Repeat word for word the passage of the regenerative braking thread that opens with the words "Ask the world" and closes with "one for hypotheticals.".
-- TEXT follows --
Umm... you missed the part where I said I think the road and aero load of 65 MPH on flat ground is around 15 kW in steady state and then added that to the rate of descent requirement? The number could be off by 20% in either direction, but I did include a number in my calculations for it. That's why I needed a hill steep enough to induce 60 kW instead of 44 kW...

 

Cool. So, using your numbers of ~9000 feet of elevation drop = full charge. Can we take from that a rough rule of thumb that a 9000/40 mile = 225 foot elevation change will roughly add or subtract one mile of electric range?

 

As a very rough number, it is likely reasonable. If you're descending at a lower speed, you can use a larger percentage of the potential energy to regenerate, and there could be other factors (a lighter car has less potential energy, and I used a pretty heavy Volt. Also HVAC loads, etc.) But if you think of it as a +/- 50% sort of a number, it should be valid, I'd think.

 

Ask the world record Volt range holder from Colorado (75 ev miles)... He's dropped down around a mile vertical or more....

MrEnergyCzar

 

You already have multiple theoretical answers. Not really one for hypotheticals.
I'm more of an experimentalist.

I have to measurements of regen on real declines.
http://gm-volt.com/forum/showthread.php?15682-Pikes-Peak-Climb-Regen

http://gm-volt.com/forum/showthread.php?8925-75Miles-on-a-single-charge

The I70 route was mostly at 65-75mph (going with the flow) but in D not in L, though at 65mph in Cruise control, I can assure you there is little/no difference.

The pikes peak example above I had OBDII running and measured battery state as well as altitude and speed (with a map showing it).


I don't believe there is any road with sufficiently high grade to maintain 65mph for more than a mile or so, without draining the battery, as it would need to be 10-15% grade which is only on very steep mountain roads that are generally tacking up the hill (so have very very sharp turns on them). About 7500ft provided about 83% of usable battery recharge (39 miles estimated, but that is biased ranged estimate because of the regen downhill). The data clearly shows its a lot more than 5%.. efficient.

 

Nice articles Walter. I’ll start over by correcting my errors as I see it.

Question 1: Maybe cnicholson should restate the question for clarity
.
My Mistake #1: Minor – I was calculating % grade as rise over hypotenuse instead of over run.

My mistake #2: Correct answer but to a different question – my quote of 5% regenerative braking efficiency is incorrect, but instead refers to the avg. % of kwh used during pure EV mode that comes from regenerative braking for the average EV driver.

My mistake #3: I stated charging rate of battery from regen. braking is much less than 120v charging i.e. <<1.6 kw. I was wrong, but I still believe it is >3.3 kw but <6.6 kw and not close to =>50 kw. I will give reasons why I believe this in a later post.
-- TEXT concluded --
-- DATASET ENTRIES follows --
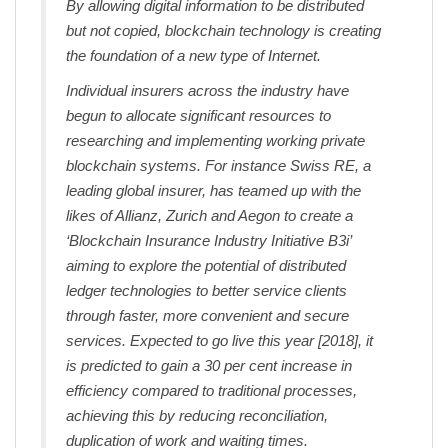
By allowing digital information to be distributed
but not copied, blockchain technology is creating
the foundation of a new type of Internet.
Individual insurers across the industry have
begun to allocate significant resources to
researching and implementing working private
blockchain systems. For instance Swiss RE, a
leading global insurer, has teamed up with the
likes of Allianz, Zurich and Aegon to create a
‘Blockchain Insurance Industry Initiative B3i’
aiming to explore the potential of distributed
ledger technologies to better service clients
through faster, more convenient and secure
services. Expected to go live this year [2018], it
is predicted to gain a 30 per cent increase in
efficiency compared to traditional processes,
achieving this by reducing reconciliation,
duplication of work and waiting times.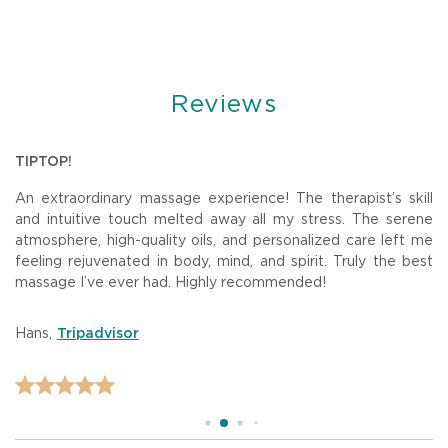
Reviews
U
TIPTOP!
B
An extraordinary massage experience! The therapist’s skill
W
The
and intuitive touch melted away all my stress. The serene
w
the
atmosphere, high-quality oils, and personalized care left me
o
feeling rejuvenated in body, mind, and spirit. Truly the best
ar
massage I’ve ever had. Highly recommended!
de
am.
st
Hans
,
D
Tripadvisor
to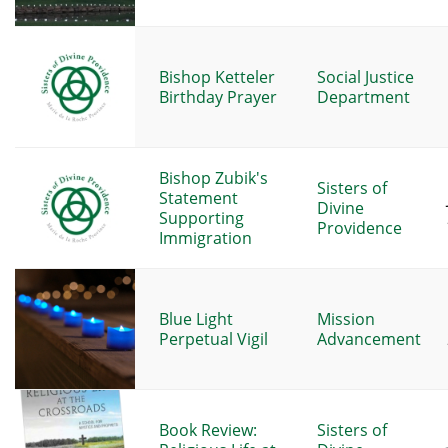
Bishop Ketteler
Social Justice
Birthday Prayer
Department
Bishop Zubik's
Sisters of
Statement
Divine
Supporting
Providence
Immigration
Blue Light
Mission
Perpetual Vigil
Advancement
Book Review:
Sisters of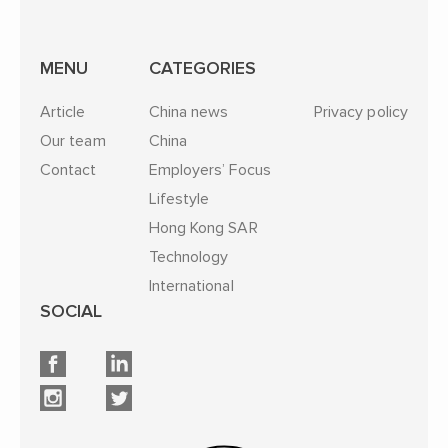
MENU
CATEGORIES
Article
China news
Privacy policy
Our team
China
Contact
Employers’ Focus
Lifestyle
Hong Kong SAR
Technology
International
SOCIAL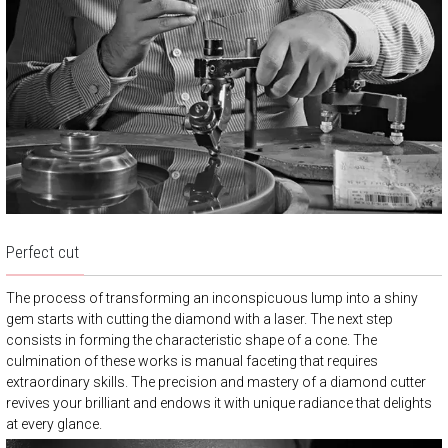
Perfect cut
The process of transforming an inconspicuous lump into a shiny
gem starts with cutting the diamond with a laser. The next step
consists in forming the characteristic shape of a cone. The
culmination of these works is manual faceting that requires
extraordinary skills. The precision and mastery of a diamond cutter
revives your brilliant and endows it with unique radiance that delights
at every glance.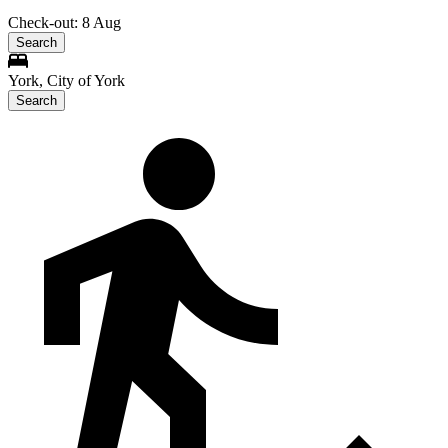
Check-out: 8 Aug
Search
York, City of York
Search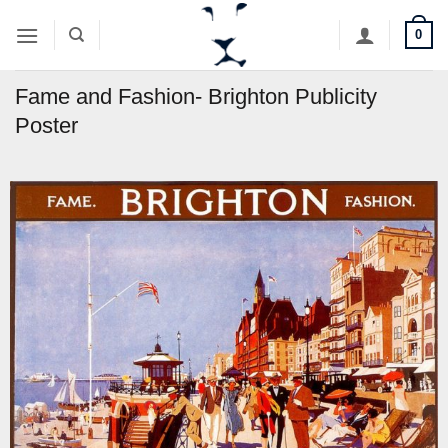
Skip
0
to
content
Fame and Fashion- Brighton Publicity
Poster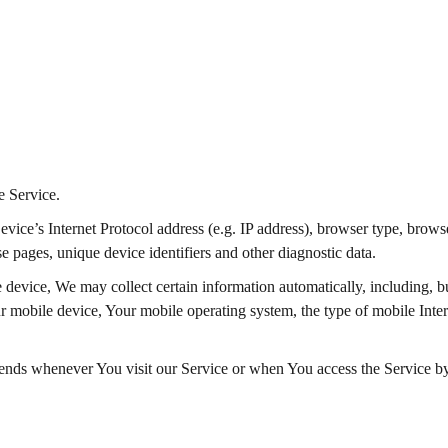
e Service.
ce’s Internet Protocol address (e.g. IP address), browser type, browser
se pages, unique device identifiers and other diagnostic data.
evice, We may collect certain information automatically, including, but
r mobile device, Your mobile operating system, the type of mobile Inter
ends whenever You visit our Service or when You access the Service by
-- DATASET ENTRIES concluded --
-- DATASET ENTRIES follows --
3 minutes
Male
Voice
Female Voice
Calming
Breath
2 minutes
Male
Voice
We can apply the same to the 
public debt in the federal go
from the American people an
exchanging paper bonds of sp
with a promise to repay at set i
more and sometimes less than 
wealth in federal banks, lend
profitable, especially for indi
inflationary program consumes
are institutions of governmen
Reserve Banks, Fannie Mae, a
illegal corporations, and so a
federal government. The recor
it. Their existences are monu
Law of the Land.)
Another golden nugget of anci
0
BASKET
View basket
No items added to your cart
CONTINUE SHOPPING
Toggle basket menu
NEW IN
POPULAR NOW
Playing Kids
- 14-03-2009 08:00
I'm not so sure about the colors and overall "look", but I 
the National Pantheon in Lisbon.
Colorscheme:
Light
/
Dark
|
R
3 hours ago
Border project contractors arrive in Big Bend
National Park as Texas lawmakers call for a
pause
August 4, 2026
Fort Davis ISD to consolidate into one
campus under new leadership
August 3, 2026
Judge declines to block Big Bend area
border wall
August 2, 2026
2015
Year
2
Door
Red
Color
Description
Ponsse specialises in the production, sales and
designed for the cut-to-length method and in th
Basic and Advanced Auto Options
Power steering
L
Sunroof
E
-- DATASET ENTRIES concluded --
§ SOLUTION BELOW:
Ask the world record Volt range holder from Colorado (75 ev miles)... He's dropped down around a mile vertical or more....

MrEnergyCzar

 

You already have multiple theoretical answers. Not really one for hypotheticals.